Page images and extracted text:

----

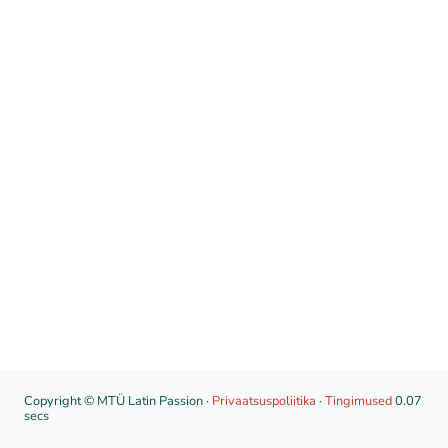
Copyright © MTÜ Latin Passion ·
Privaatsuspoliitika
·
Tingimused
0.07
secs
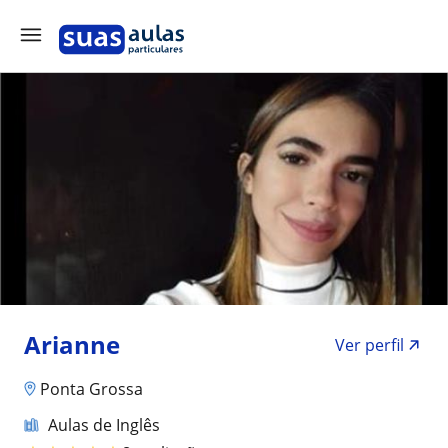
Arianne
Ver perfil
Ponta Grossa
Aulas de Inglês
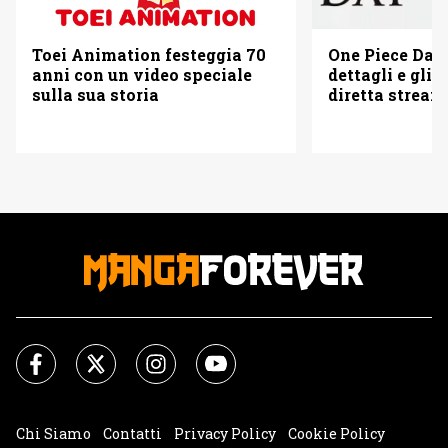
Toei Animation festeggia 70
One Piece Day 
anni con un video speciale
dettagli e gli o
sulla sua storia
diretta strea
Chi Siamo
Contatti
Privacy Policy
Cookie Policy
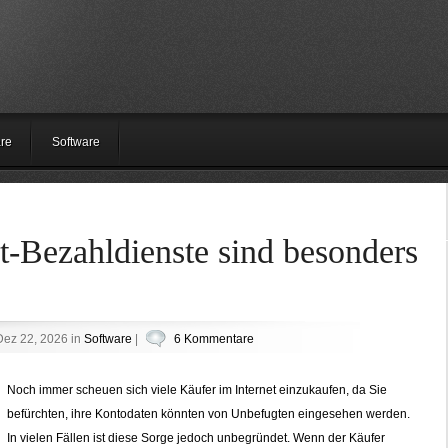
re
Software
t-Bezahldienste sind besonders
ez 22, 2026 in
Software
|
6 Kommentare
Noch immer scheuen sich viele Käufer im Internet einzukaufen, da Sie
befürchten, ihre Kontodaten könnten von Unbefugten eingesehen werden.
In vielen Fällen ist diese Sorge jedoch unbegründet. Wenn der Käufer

----

Task instructions:
Repeat the lines of the data exactly, from the start of the data down to the line that contains "Cookie Policy", with both ends included. Leave the pictures out of your answer.

Solution below:
Copyright © MTÜ Latin Passion ·
Privaatsuspoliitika
·
Tingimused
0.07
secs
Arianne
Ver perfil
Ponta Grossa
Aulas de Inglês
Toei Animation festeggia 70
One Piece Day 
anni con un video speciale
dettagli e gli o
sulla sua storia
diretta strea
Chi Siamo
Contatti
Privacy Policy
Cookie Policy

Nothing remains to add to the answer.